Human Radio is an American rock band originally from Memphis, Tennessee. The group was formed in late 1988 by lead singer Ross Rice, and in 1990 they released a self-titled LP on Columbia Records. Their single "Me and Elvis" was a hit in the US, reaching #32 on the Billboard Mainstream Rock Tracks chart. The band did a club tour of the US, plus a residency in New England, before closing with a SRO show at The Lone Star Roadhouse in New York City. When the subsequent release of the second single was cancelled, the departure of the band from Columbia was inevitable.

After moving to Nashville, the group broke with Columbia and recorded demos while searching for a new label. After two more years of touring, mostly in the Southeast US, with an unreleased second record, the band called it quits in 1992. To honor their Memphis roots and fans, Human Radio played a farewell show at The South End in Memphis, the bar where they got their start.
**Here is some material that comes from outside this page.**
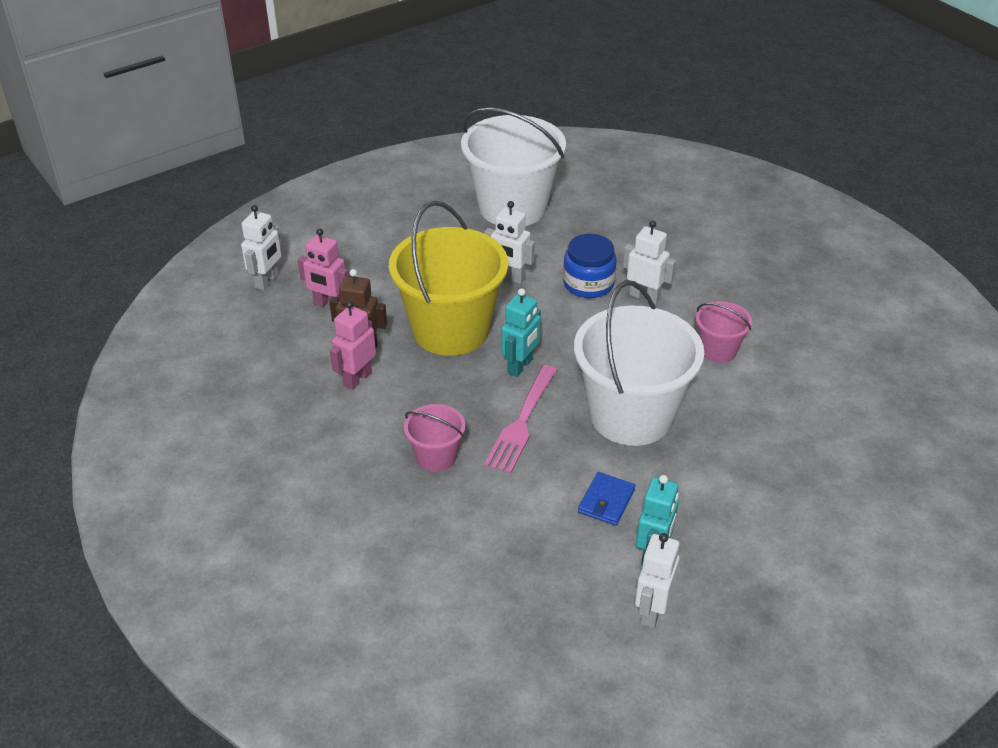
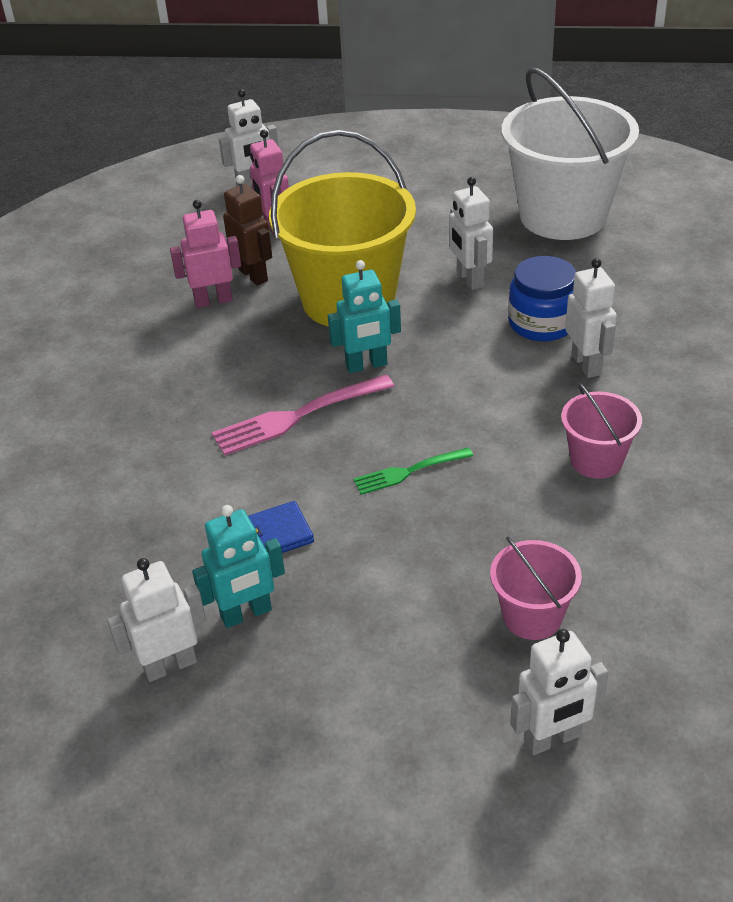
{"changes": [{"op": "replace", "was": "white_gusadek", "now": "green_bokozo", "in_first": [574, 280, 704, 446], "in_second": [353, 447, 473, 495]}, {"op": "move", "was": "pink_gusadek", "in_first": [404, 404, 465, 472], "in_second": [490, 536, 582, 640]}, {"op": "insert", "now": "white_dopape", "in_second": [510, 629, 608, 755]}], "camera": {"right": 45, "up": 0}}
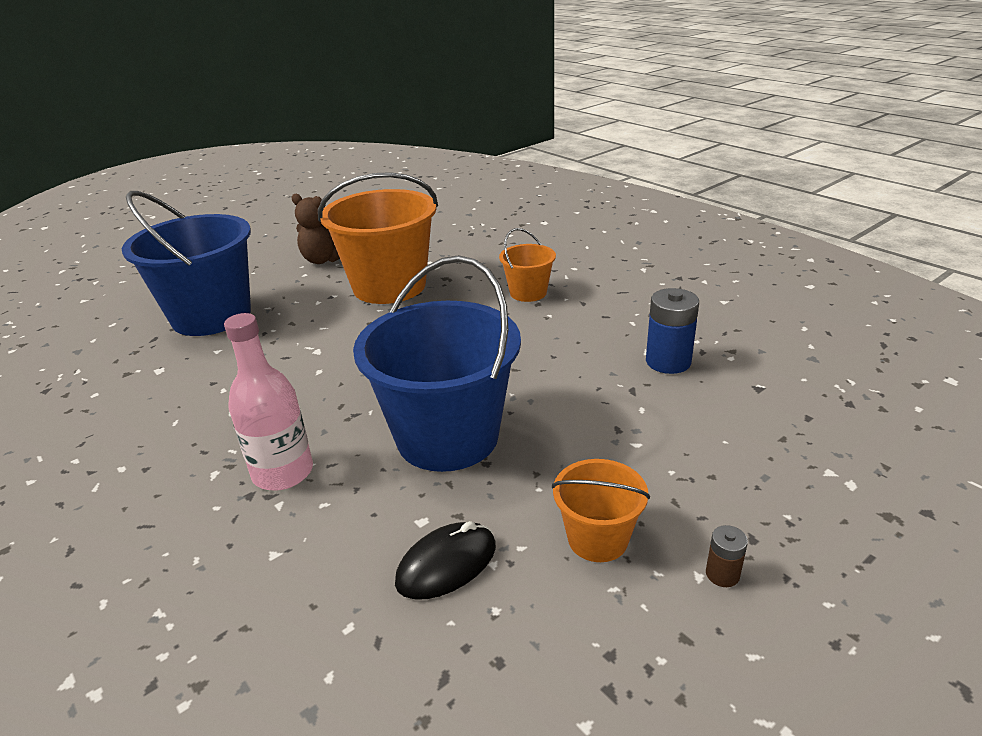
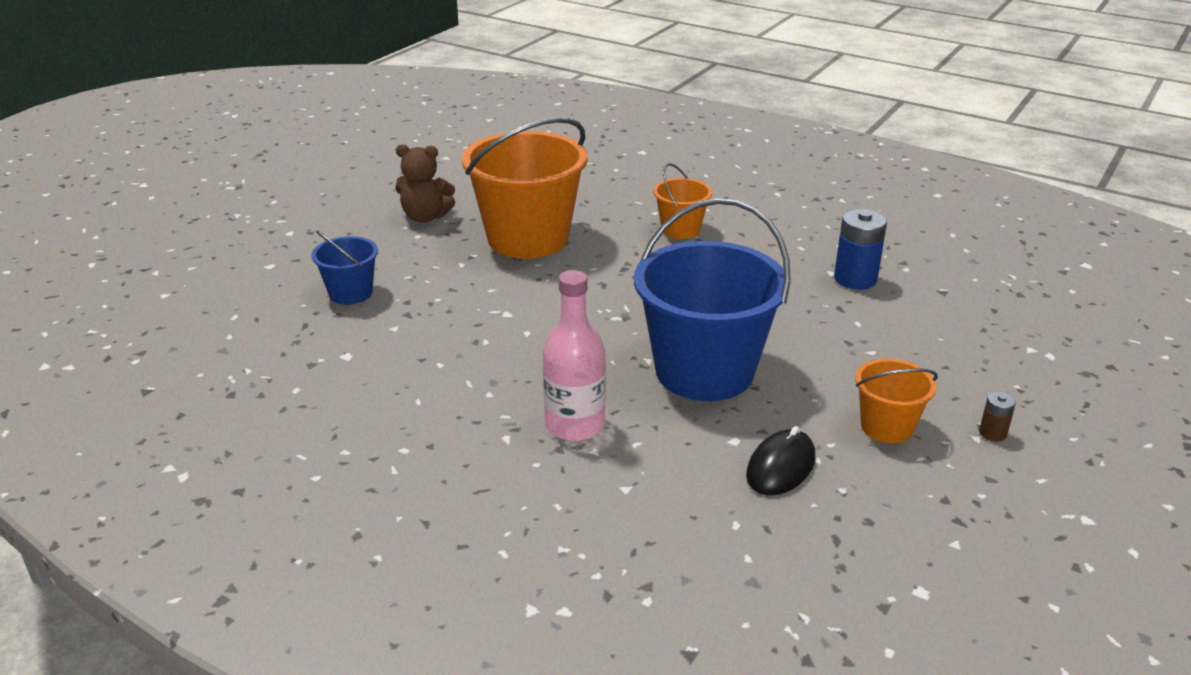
{"changes": [{"op": "resize", "was": "blue_gusadek", "in_first": [122, 191, 251, 336], "in_second": [312, 231, 378, 305], "ratio": 0.49}], "camera": {"right": -20, "up": 0}}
Rice went on to record a solo album called Umpteen in 1997. Steve Arnold later went on to tour as bass guitarist with Marty Stuart and Travis Tritt on their "Double Trouble" tour.

More recently, the group's Facebook page indicated that they had been "in a room trying to find brand new music together." An October 4, 2013 entry read, in part:

"Good week in Nashville with Human Radio, getting solid with what we have already, finding some new things in combustion mode. Moving slowly towards an inevitable future."

On May 9, 2015, the band played a well-received reunion gig at The Basement in Nashville. A successful Indiegogo campaign later in 2015 resulted in the independent production of an album, Samsara (Human Radio Records, 2016), with all new material written and performed by the original members of the band.